Speaking during a conference call this morning to discuss the deal, CEO Matt Murphy commented that "Marvel's vision is to move store, process and secure the world's data, faster and more reliably than anyone else and this acquisition significantly accelerates the move element in our vision. The combined company will be the premiere enabler of high speed data movement which forms the connective fabric of our global data infrastructure and enables the data economy." Additionally, Murphy believes the deal "will be as transformational for Marvel in the cloud market as Cavium was for us in the 5G market."

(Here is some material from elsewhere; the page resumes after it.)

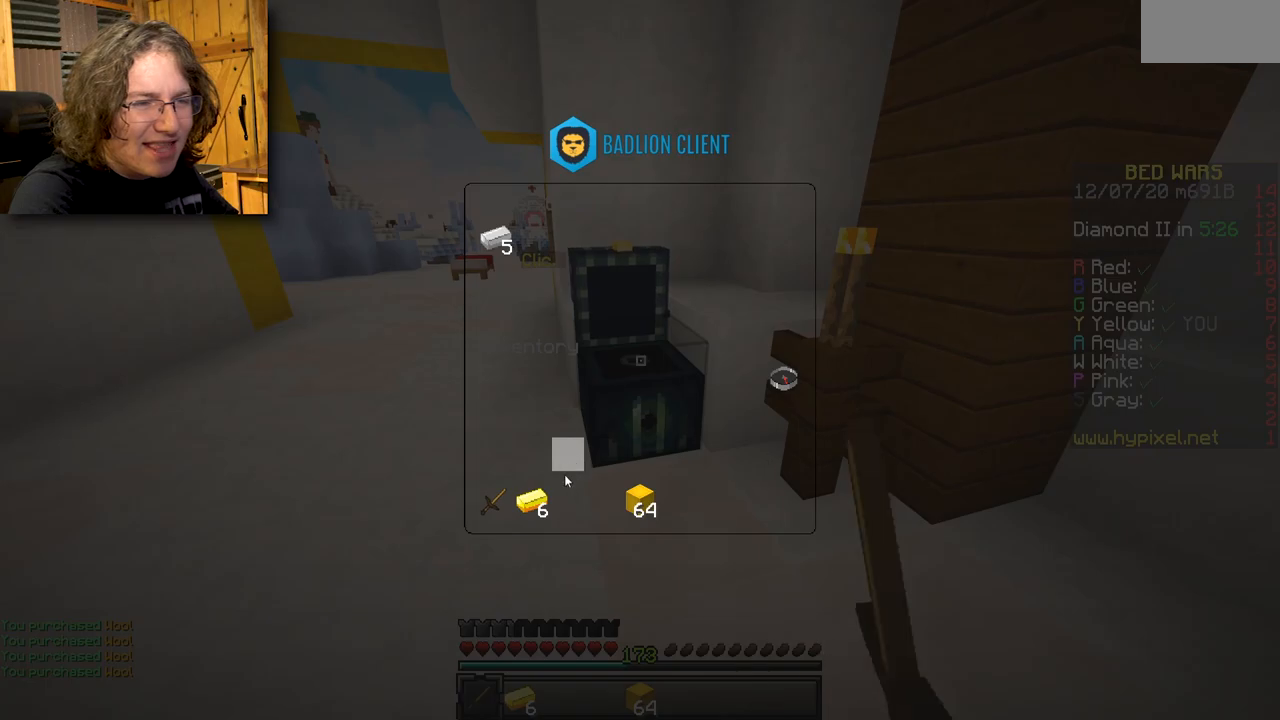
{"keys": [], "mouse": [], "events": [[283, "mouse_left", "down"], [433, "mouse_left", "up"]]}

"Today our solutions move big data fast inside and between cloud data centers and around the world in 5G and telecom networks. As Marvell and Inphi discussed our plans to combine, it became very clear that both companies share a similar vision to enable the massive increase in bandwidth and benefit from the long-term secular growth in data infrastructure moving to the cloud," added Inphi CEO Ford Tamer, who will be joining Marvell's board. "Inphi technologies provide the critical data movement interconnect between the three primary domains in thousands of data centers around the world; compute, storage and networking. All these functions are perfectly synergistic with Marvell's data infrastructure platform."
While shares are under pressure on news of the deal, we like the move and believe it in line with management's ongoing initiative to transform the company and reposition it to increase exposure to larger and faster growing end markets. To this point, Inphi generates over 70% of sales from cloud and 5G related sales, and the addition of this business is expected to increase Marvell's addressable services market from $20 billion in CY23 to $23 billion, bringing its compounded annual growth rate (CAGR) to 12% (up from the 9% forecasted during the investor day earlier this month).

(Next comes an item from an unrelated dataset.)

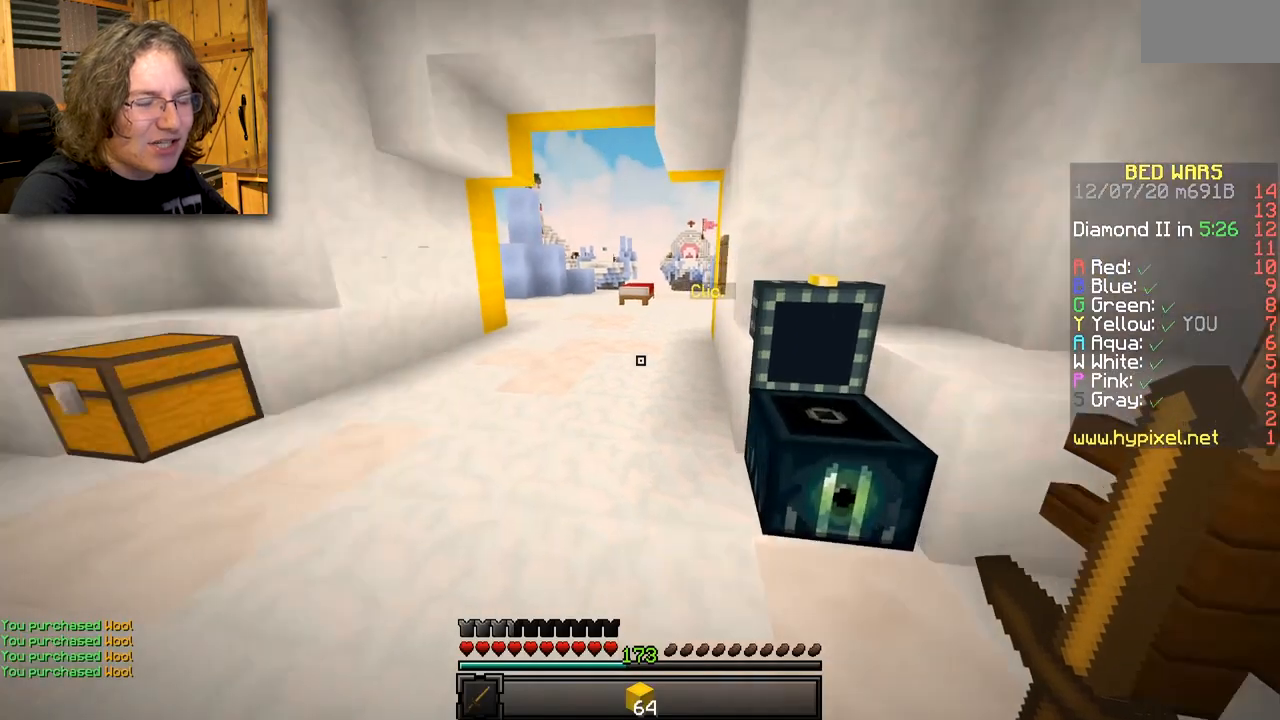
{"keys": [], "mouse": ["right"], "events": [[400, "mouse_right", "down"]]}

Lastly, we note that with this release, Marvell provided preliminary 3Q21 guidance, with management expecting revenues of $750 +/- 2%, which at the midpoint was a tad short light versus the $751 million consensus. However, while this may be attributing to today's decline, we believe it near-sighted and view the action as an opportunity for those looking to gain exposure or reduce their cost basis. Inphi reported strong numbers with their own earnings release with record revenues, and the move will accelerate Marvell's growth while increasing exposure to the very crucial data center, cloud and 5g end markets.